Ramsey fez também várias viagens à República Popular Democrática da Coreia bem como à Coreia do Sul, sempre a favor de um tratado de paz definitivo.

Em 2001, ele foi o orador principal e jurista principal do Tribunal Internacional sobre Crimes de Guerra dos Estados Unidos na Guerra da Coréia. A última viagem de Ramsey à Coreia do Norte foi em julho de 2013 para marcar o 60º aniversário do Acordo de Armistício, que encerrou as hostilidades militares na Coreia em 1953.

Contra o apartheid a Jim Crow

Como enfatizou La Riva, Ramsey teve um enorme papel na luta contra o apartheid e pelos direitos civis nos EUA.

“Como assistente e posteriormente procurador-geral dos Estados Unidos, Ramsey Clark ajudou a redigir os dois históricos Atos de Direitos Civis dos Estados Unidos de 1964 e 1968, o Voting Rights Act de 1965, e foi o principal aplicador das ordens federais de dessegregação. Acompanhando pessoalmente Martin Luther King Jr. e James Meredith em face do terror racista do Alabama ao Mississippi, Ramsey era um adversário fervoroso do racismo. No Departamento de Justiça, ele frequentemente confrontou políticas repressivas dentro do próprio governo, do Congresso ao FBI e J. Edgar Hoover”.

Ramsey foi o principal executor local da decisão da Suprema Corte dos Estados Unidos de 1954, Brown v. Board of Education , contra os Estados da Geórgia, Carolina do Sul e Alabama. Eles estavam protelando ou se recusando a cancelar a segregação nas escolas públicas oito anos após a ordem judicial. Ramsey trabalhou lá diretamente em 1962 e 1963 para supervisionar a implementação da decisão.

Em 1965, o presidente Lyndon Johnson nomeou Ramsey como procurador-geral adjunto quando os negros começaram a marchar de Selma a Montgomery, Alabama, pelo direito de votar, eles foram brutalmente atacados por soldados estaduais em 7 e 9 de março e enfrentaram o terror do KKK e do Conselho de Cidadãos Brancos.

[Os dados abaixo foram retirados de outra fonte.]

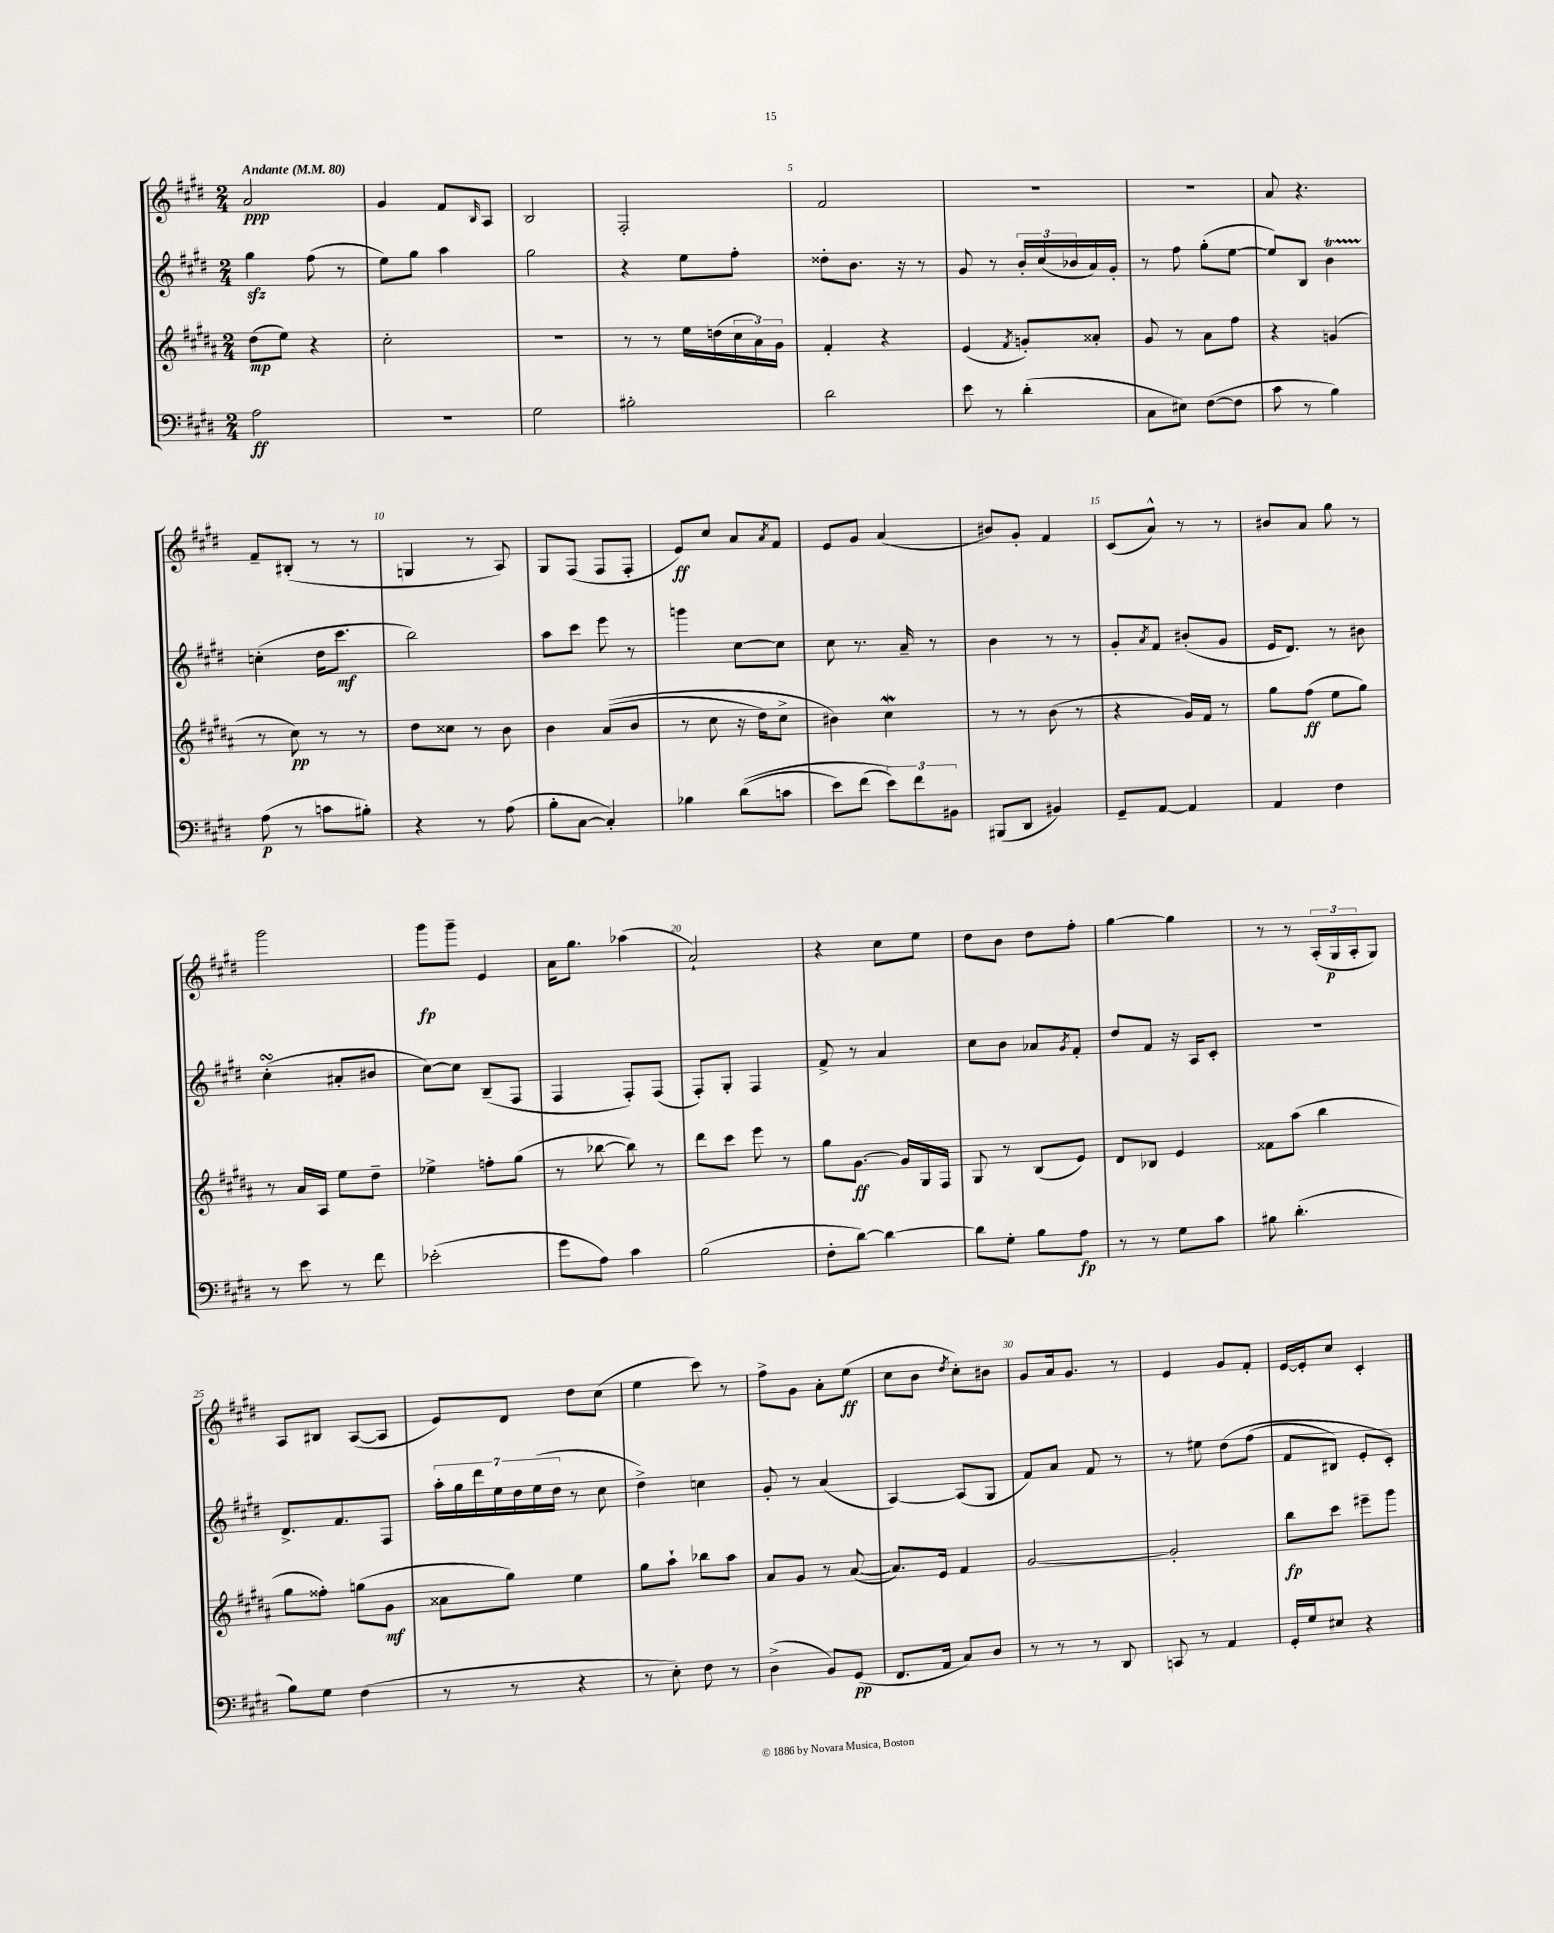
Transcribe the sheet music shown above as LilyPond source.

<<
\new StaffGroup <<
\new Staff = "s0" {
    \clef treble \key e \major \numericTimeSignature \time 2/4 \tempo "Andante" 4 = 80
    a'2\ppp |
    gis'4 fis'8 \grace { b16 } a8 |
    b2 |
    fis2-. |
    fis'2 |
    R2 |
    r2 |
    a'8 r4. |
    fis'8-- bis8-.( r8 r8 |
    g4 r8 a8) |
    gis8 fis8( fis8 fis8-. |
    e'8\ff) cis''8 a'8 \acciaccatura { a'8 } fis'8 |
    e'8 gis'8 a'4( |
    bis'8) gis'8-. fis'4 |
    cis'8( a'8-^) r8 r8 |
    bis'8 a'8 gis''8 r8 |
    gis'''2 |
    gis'''8\fp gis'''8-- e'4 |
    a'16 gis''8. aes''4( |
    a'2-!) |
    r4 cis''8 e''8 |
    dis''8 b'8 dis''8 fis''8-. |
    gis''4~ gis''4 |
    r8 r8 \tuplet 3/2 { a16-.( gis16\p a16-. } gis8) |
    a8 bis8 a8~( a8 |
    e'8) dis'8 dis''8 cis''8( |
    e''4 cis'''8) r8 |
    fis''8-> gis'8 a'8-. e''8\ff( |
    cis''8 b'8 \acciaccatura { dis''8 } cis''8-.) bis'8 |
    gis'8 a'16 gis'8. r8 |
    e'4 gis'8 fis'8-. |
    e'16~ e'16-. cis''8 cis'4-. \bar "|." |
}
\new Staff = "s1" {
    \clef treble \key e \major \numericTimeSignature \time 2/4
    gis''4\sfz fis''8( r8 |
    e''8) gis''8 a''4 |
    gis''2 |
    r4 e''8 fis''8-. |
    disis''8-. b'8. r16 r8 |
    gis'8 r8 \tuplet 3/2 { b'16-. cis''16( bes'16 } a'16) gis'16-. |
    r8 fis''8 gis''8-.( e''8~ |
    e''8) b8 b'4\startTrillSpan |
    c''4-.\stopTrillSpan( dis''16 cis'''8.\mf |
    b''2) |
    a''8 cis'''8 e'''8 r8 |
    g'''4 cis''8~ cis''8 |
    cis''8 r8. a'16-- r8 |
    b'4 r8 r8 |
    gis'8-. \acciaccatura { a'8 } fis'8 bis'8-.( gis'8 |
    e'16 dis'8.) r8 bis'8 |
    cis''4-.\turn( ais'8-. bis'8 |
    cis''8~) cis''8 b8--( fis8 |
    fis4 fis8-.) fis8( |
    fis8-.) gis8-. fis4 |
    fis'8-> r8 a'4 |
    cis''8 b'8 aes'8 \acciaccatura { gis'8 } fis'8-. |
    dis''8 fis'8 r16 a16 cis'8-. |
    r2 |
    dis'8.-> fis'8. fis8 |
    \tuplet 7/4 { a''16-. gis''16 dis'''16 e''16 dis''16 e''16( dis''16 } r8 cis''8 |
    dis''4->) c''4 |
    gis'8-. r8 a'4( |
    a4~) a8( gis8 |
    fis'8) a'8 fis'8 r8 |
    r8 eis''8 dis''8\( fis''8( |
    fis'8 bis8) e'8-. cis'8-.\) \bar "|." |
}
\new Staff = "s2" {
    \clef treble \key b \major \numericTimeSignature \time 2/4
    dis''8\mp( e''8) r4 |
    cis''2-. |
    R2 |
    r8 r8 e''16 d''16( \tuplet 3/2 { cis''16 ais'16) gis'16 } |
    fis'4-. r4 |
    e'4( \acciaccatura { fis'8 } g'8-.) aisis'8-. |
    gis'8 r8 ais'8 fis''8 |
    r4 g'4( |
    r8 cis''8\pp) r8 r8 |
    dis''8 cisis''8 r8 b'8 |
    b'4 ais'8(\( b'8 |
    r8 cis''8 r16 dis''16) cis''8-> |
    bis'4\) cis''4\mordent |
    r8 r8 b'8( r8 |
    r4 gis'16) fis'16 r8 |
    gis''8 fis''8\ff( e''8 gis''8) |
    r8 ais'16 ais16 e''8 dis''8-- |
    ees''4-> f''8-. gis''8( |
    r8 bes''8~ bes''8) r8 |
    dis'''8 cis'''8 e'''8 r8 |
    gis''8 gis'8.~\ff gis'16 gis16 fis16 |
    gis8 r8 b8( e'8) |
    dis'8 bes8 e'4 |
    fisis'8 ais''8( b''4 |
    gis''8 fisis''8-.) g''8( gis'8\mf |
    aisis'8 gis''8) e''4 |
    gis''8 ais''8-! bes''8 ais''8 |
    ais'8 gis'8 r8 ais'8~( |
    ais'8.) e'16 fis'4 |
    gis'2~ |
    gis'2-. |
    b''8\fp cis'''8 eis'''8-- gis'''8 \bar "|." |
}
\new Staff = "s3" {
    \clef bass \key e \major \numericTimeSignature \time 2/4
    a2\ff |
    r2 |
    gis2 |
    bis2-. |
    dis'2 |
    e'8 r8 dis'4-.( |
    cis8 eis8) fis8~( fis8 |
    cis'8 r8 b4) |
    a8\p( r8 c'8 bis8-.) |
    r4 r8 a8( |
    b8-. cis8~ cis4-.) |
    bes4 dis'8(\( c'8 |
    e'8) fis'8( \tuplet 3/2 { e'8)\) fis'8 bis,8 } |
    bis,,8( dis,8 bis,4) |
    gis,8-- a,8~ a,4 |
    a,4 fis4 |
    r8 e'8 r8 fis'8 |
    ees'2-.( |
    gis'8 a8) cis'4 |
    b2( |
    fis8-. dis'8~) dis'4~ |
    dis'8 gis8-. b8 a8\fp |
    r8 r8 gis8 cis'8 |
    bis8 dis'4.-.( |
    b8) gis8 fis4( |
    r8 r8 r4 |
    r8 e8-.) fis8 r8 |
    dis4->( b,8) gis,8\pp( |
    fis,8. a,16 cis8) dis8 |
    r8 r8 r8 dis,8 |
    c,8 r8 a,4 |
    gis,16-. gis16 eis8 r4 \bar "|." |
}
>>
>>
\layout { \context { \Score \override BarNumber.break-visibility = ##(#f #t #t) barNumberVisibility = #(every-nth-bar-number-visible 5) } }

Enquanto milhares de pessoas se reuniam para uma terceira ação pacífica que começou em 21 de março, Ramsey foi enviado para tentar garantir a proteção dos manifestantes, sob a presença federal da Guarda Nacional do Alabama.

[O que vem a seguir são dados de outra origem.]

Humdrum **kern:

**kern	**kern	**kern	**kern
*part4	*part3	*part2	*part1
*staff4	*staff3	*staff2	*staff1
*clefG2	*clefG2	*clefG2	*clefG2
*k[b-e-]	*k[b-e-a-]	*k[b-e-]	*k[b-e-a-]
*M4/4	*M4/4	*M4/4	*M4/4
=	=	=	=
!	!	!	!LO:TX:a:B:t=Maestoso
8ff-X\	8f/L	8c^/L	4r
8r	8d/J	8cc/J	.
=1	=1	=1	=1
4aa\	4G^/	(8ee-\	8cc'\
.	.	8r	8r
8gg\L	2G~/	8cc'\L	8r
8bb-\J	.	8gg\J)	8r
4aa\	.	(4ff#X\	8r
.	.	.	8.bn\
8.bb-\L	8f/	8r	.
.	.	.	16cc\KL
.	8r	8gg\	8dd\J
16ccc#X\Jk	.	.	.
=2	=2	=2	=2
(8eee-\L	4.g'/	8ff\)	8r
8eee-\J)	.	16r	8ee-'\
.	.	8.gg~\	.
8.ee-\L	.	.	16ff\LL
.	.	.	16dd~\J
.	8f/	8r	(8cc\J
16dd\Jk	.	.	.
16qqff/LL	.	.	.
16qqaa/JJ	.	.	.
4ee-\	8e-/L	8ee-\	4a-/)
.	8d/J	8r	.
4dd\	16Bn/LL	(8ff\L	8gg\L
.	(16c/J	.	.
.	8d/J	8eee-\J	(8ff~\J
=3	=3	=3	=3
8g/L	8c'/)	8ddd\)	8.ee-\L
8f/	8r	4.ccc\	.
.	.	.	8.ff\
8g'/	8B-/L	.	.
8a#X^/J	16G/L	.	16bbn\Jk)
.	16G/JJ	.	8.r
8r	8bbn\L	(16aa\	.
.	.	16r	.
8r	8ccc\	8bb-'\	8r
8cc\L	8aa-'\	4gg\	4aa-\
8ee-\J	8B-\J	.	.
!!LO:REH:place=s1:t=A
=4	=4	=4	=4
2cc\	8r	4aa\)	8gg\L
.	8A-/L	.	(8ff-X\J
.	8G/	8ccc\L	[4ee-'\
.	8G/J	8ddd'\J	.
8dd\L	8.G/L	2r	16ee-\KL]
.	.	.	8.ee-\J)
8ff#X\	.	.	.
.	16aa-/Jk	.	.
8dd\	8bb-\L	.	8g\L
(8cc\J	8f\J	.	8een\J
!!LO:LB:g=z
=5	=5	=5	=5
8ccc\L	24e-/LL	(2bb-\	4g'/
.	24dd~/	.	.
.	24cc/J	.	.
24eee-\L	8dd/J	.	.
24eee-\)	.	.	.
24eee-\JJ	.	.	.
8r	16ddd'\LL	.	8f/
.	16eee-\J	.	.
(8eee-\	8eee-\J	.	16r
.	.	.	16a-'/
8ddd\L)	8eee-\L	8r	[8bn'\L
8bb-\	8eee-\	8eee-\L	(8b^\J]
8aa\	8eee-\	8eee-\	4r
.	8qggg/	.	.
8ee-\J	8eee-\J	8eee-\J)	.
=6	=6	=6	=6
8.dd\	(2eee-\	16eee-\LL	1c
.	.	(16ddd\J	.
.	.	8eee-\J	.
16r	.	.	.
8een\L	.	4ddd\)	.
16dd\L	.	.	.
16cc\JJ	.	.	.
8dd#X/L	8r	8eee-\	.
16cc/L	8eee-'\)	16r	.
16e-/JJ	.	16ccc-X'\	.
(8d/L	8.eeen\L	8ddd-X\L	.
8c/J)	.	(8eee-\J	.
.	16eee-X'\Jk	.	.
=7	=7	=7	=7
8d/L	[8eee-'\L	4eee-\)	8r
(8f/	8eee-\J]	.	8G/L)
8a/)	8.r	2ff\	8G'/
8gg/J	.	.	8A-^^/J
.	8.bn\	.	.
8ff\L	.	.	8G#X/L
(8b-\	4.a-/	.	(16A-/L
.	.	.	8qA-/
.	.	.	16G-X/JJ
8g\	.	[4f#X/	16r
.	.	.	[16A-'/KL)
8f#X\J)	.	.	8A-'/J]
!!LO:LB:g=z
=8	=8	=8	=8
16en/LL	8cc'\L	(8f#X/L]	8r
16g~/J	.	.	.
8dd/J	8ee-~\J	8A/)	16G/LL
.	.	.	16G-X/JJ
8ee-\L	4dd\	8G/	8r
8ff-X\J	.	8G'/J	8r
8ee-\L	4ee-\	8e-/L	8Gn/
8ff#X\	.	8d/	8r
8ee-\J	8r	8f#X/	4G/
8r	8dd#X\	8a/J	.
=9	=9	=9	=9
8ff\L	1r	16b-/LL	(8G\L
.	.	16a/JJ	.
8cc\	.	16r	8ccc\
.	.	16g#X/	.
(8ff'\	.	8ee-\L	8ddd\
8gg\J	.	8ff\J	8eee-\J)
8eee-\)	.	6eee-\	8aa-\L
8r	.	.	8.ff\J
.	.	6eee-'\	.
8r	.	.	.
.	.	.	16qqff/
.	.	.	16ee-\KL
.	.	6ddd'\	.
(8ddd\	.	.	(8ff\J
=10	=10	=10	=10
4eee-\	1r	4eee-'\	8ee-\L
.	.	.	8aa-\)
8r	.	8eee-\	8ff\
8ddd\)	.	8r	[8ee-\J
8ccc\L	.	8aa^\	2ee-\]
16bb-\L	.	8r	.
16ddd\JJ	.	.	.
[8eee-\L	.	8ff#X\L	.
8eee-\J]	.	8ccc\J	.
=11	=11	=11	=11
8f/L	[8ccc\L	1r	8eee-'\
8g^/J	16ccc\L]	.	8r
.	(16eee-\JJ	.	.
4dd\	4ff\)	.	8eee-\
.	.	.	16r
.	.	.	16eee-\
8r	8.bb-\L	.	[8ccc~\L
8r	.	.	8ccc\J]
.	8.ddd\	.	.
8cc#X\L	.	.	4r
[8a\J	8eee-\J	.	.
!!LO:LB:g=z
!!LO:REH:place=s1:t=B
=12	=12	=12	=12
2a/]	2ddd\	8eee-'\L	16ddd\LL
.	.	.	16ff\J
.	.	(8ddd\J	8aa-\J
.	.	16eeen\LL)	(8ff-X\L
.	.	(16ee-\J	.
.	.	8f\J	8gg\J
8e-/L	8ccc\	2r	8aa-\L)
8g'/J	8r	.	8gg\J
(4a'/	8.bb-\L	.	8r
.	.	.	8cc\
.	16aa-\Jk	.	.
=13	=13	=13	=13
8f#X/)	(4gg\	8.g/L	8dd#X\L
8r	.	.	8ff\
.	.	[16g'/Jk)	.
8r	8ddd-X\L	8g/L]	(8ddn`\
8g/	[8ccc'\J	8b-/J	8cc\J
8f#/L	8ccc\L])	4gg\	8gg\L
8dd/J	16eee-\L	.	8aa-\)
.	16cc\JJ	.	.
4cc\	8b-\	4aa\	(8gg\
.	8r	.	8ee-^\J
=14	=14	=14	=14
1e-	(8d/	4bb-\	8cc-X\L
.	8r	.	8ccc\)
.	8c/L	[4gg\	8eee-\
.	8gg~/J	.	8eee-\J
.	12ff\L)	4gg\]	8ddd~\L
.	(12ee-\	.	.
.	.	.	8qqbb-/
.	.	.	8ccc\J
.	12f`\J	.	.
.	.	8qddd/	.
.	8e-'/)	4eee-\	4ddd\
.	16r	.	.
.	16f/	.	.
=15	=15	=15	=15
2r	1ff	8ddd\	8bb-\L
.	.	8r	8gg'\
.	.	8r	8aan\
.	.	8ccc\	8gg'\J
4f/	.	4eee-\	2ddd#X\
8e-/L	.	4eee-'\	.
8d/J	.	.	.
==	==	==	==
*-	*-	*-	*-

Em livro que publicou após deixar o cargo de ministro, Ramsey relatou que o chefe do FBI J. Edgard Hoover “solicitou repetidamente” que ele autorizasse as escutas telefônicas de Martin Luther King, que recusou. “O último desses pedidos veio dois dias antes do assassinato do Dr. King.”

“Primeiros entre iguais”

Ramsey foi ainda advogado de apelação do prisioneiro político nativo Leonard Peltier, que hoje ainda está na prisão federal dos Estados Unidos 45 anos depois de ser atacado pelo FBI. Em uma manifestação coletiva em San Francisco de quase 1.000 pessoas em 16 de novembro de 1997, por Leonard, Ramsey disse a uma multidão animada:

“Todo mundo sabe, e acima de tudo os promotores e o FBI, que Leonard Peltier é inocente do crime pelo qual ele foi condenado. … É essencial que libertemos Leonard Peltier e, ao fazê-lo, reconheçamos os indígenas e as indígenas como os primeiros, os primeiros entre iguais. Até que Leonard esteja livre, todos corremos risco. Ele representa se o povo americano tem a vontade de enfrentar os poderosos interesses econômicos que controlam a mídia e o complexo militar-industrial, que estão devastando os pobres em todo o planeta”.